# [Tasks to complete]
1. Transcribe the section of the passage on innovation that begins with the words containing "John F. Kennedy" and ends with "a global leader.".
2. According to the passage on innovation, when was SAP founded?

John F. Kennedy gave the change signal. “We take a man to the moon and bring him safely back by the end of the decade.” The United States had a vision bigger than life. In the ’80s, the democratization of computing power was yet another significant shift. The Internet in the mid-’90s, Social Media around 2005, and everything digital in the early 2010s. Apple, Intel, Microsoft, Visa, MasterCard, Cisco, Oracle, Google, Netflix, Salesforce, Paypal, LinkedIn, Facebook, Uber, Tesla, YouTube, AirBnB, Space-X, Stripe, Y-Combinator, 23andMe, GenTech… The digital world – the technology for our future – is now driven by US firms. SAP, founded in April 1972, was the last European innovator that made it to a global leader.

In the early 2000s, another innovation driver was rising: Asia. Mainly China, Singapore, and South Korea became not just fast producers, efficient builders and inexpensive labor but full of innovative minds. While dealers and retailers in Europe had been arguing about Amazon’s disruptive power, there was nobody who tried to compete. Zalando in Germany stood up, but instead of triumph and support, they have been beaten down for all kinds of nitty-gritty details. Eventually, Alibaba of China attacked Amazon at their own game. Today super successful with a new and disruptive business model. Another notable Chinese company, Tencent, grew out of nothing as a rising star. A tech company that sees opportunities and fulfills them. TikTok, for instance, a Tencent company, is growing faster in the video space than any other company ever did. Megvii, a powerful AI company, Baidu, Ecovacs Robotics, Huawei, BOE, ByteDance, Byton (EVs), Geeli (EVs), Pony.AI, UCloud, Xiaomi, and so forth. Most of them have not been noticed in Europe. The market size, with a population of 3.8 Billion in Asian plus 1.4 Billion in Africa is so much more attractive and more open to innovation than the European market with a population of just 500 Million.

What’s the problem in Europe

Schools are great. People are smart, hard-working, intelligent, creative, innovative thinkers, good business people, good engineers and good scientists. Europeans practice a “problem solver” culture, can collaborate very well, have centuries of innovation history and build some of the finest products. They seem to be the top predator in the global economy. Yet zero notable innovation. Europeans can’t get traction, scale, growth and eventually get bypassed by foreign competition. What’s wrong with the old continent? Top people who would have left for Silicon Valley 10 years ago can now be found in Shenzhen, Singapore, Seoul, and many other cities. Byton, a fast-growing electric car company – a real competition to Tesla by the way – is not only one of many Chinese car manufacturers – its a German startup in China. Former BMW managers started Byton. Within three years, they designed, tested, produce a complete, fully electric car and built the manufacturing plant – all at the same time. Impossible to do that in Germany.

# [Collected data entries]
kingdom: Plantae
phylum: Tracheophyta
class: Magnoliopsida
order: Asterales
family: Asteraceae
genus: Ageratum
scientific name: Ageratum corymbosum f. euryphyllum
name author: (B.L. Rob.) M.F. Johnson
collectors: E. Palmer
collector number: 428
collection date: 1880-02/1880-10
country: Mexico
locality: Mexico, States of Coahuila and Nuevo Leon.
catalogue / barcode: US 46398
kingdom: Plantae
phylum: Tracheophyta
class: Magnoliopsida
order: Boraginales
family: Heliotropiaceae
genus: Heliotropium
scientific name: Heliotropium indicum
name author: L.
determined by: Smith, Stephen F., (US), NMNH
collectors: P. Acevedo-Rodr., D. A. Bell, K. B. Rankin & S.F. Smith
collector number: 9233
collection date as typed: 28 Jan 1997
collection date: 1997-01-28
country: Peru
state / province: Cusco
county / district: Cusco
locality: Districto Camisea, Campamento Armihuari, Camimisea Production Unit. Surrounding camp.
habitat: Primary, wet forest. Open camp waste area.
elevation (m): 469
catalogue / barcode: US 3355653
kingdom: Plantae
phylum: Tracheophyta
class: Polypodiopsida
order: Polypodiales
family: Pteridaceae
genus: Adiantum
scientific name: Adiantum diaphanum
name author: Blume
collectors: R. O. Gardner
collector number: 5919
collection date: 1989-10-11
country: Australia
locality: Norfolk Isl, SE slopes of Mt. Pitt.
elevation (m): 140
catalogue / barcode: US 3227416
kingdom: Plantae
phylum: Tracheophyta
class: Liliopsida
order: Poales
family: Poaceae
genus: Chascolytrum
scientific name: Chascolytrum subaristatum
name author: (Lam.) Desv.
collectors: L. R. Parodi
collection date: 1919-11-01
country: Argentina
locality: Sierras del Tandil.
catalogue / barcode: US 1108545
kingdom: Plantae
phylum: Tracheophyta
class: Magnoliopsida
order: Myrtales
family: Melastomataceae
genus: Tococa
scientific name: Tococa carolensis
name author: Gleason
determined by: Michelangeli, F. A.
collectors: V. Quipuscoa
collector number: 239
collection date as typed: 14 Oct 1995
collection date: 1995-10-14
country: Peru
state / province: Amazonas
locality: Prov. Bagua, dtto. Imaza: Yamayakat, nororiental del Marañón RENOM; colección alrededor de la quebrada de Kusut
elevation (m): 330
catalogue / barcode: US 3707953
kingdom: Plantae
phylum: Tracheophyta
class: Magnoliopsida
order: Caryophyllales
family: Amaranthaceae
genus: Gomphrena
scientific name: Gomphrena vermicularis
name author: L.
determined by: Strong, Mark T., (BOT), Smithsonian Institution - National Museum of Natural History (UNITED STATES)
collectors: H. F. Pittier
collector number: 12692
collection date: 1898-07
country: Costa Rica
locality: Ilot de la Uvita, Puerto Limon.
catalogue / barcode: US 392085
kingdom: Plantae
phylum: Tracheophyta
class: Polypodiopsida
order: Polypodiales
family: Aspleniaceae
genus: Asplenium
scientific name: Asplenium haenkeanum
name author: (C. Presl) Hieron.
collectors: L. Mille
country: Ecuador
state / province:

# [Answers given]
1.
John F. Kennedy gave the change signal. “We take a man to the moon and bring him safely back by the end of the decade.” The United States had a vision bigger than life. In the ’80s, the democratization of computing power was yet another significant shift. The Internet in the mid-’90s, Social Media around 2005, and everything digital in the early 2010s. Apple, Intel, Microsoft, Visa, MasterCard, Cisco, Oracle, Google, Netflix, Salesforce, Paypal, LinkedIn, Facebook, Uber, Tesla, YouTube, AirBnB, Space-X, Stripe, Y-Combinator, 23andMe, GenTech… The digital world – the technology for our future – is now driven by US firms. SAP, founded in April 1972, was the last European innovator that made it to a global leader.

2. April 1972